Actions to take →
1: In the PonyORM chat thread, how many rows is Evan trying to copy from one database to another?
2: Reproduce the part of the PonyORM chat thread that opens with the words containing "could this message" and closes with "leave connections outstanding?".
3: Carry on the PonyORM chat thread from the last message shown.

Document text →
▬▬▬▬▬▬

@ponyorm - страница 207 - Telegram web archive

Evan

when I try to generate_mapping(create_tables=True) I get the following - is it possible to create the schema through ponyorm or should I use a different tool like pgadmin? InvalidSchemaName: schema "schema1" does not exist

Alexander

You need to create schema using pgadmin

Evan

had another question - I'm trying to copy from one database to another so and there are 6500 rows in the database with some hops etc this seems to take a huge amount of time 4-5hours to complete - any idea why? or what I can do to make it faster? Is this an i/o issue (ie i'm loading things from a db locally then saving them back which means there are 2 round trips?) thank you in advance

Alexander

Probably another process also works with the same DB, and some blocking issues arise. 6500 rows is a very small amount and should be copied instantly Maybe you create a separate db_session for each row copied, it can slow down the process. You can try to wrap writing all these rows to a second DB into a single db_session

Evan

could this message be related? "connection to server at "XXXXXX" port XXX failed: FATAL: remaining connection slots are reserved for non-replication superuser connections does pony somehow leave connections outstanding?

▬▬▬▬▬▬

Provided data →
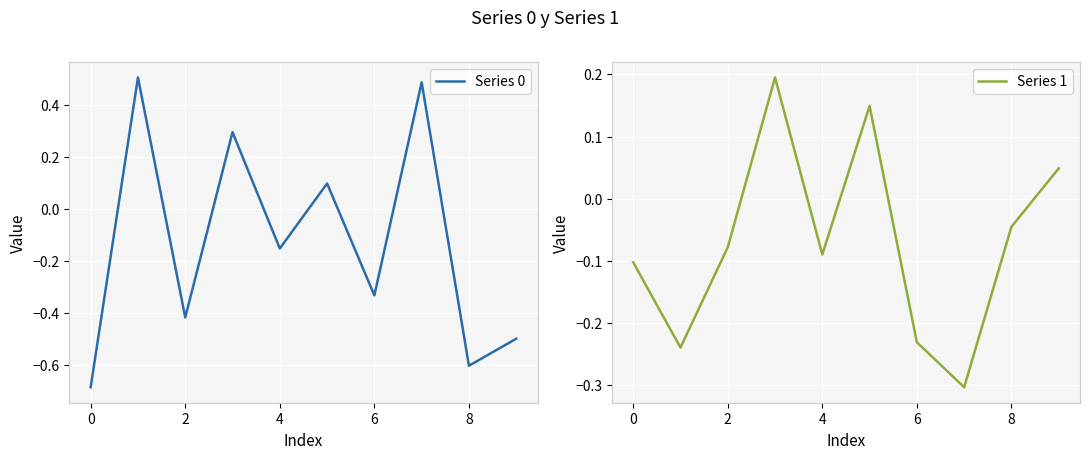

What is the sum of all Series 1 values?

-0.7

▬▬▬▬▬▬

Answers to the tasks →
1: 6500 rows.

2:
could this message be related? "connection to server at "XXXXXX" port XXX failed: FATAL: remaining connection slots are reserved for non-replication superuser connections does pony somehow leave connections outstanding?

3:
Alexander

How your script that copies data is organized? Does it use multiple threads/processes or async code?

Evan

nope this is what it looks like and the total rows across all tables is ~250k which still seems small the 6.5k rows are for the equivalent of Table_1 below with orm.db_session: n = old_db.Table_1.select().count() for t in tqdm.notebook.tqdm(old_db.Table_1.select(), total=n): t_ = new_db.Table_1( attr_1=t.attr_1, attr_2=t.attr_2, ... ) for s1 in t.set_1: new_db.Table_2( attr_1=s1.attr_1, attr_2=s2.attr_2, ... ref_table_1=t_, ) orm.commit()

Evan

(or at least I think I don't have any async code)

Evan

lmk if the above is not the right approach or if you want some additional information old_db.Table_1 and new_db.Table_1 reside in different databases but on the same server

Radim

maybe commiting after each line also slowing this down?

Alexander

definitely

Evan

the reason I am doing that was that in the past It would go through everything and just get stuck on the commit (I think) as it was exiting the db_session and i had no way of knowing how long it would take and abandoning at that point meant that I would lose everything done so far as opposed to right now everything commited so far is not "lost" sounds like that is the wrong approach?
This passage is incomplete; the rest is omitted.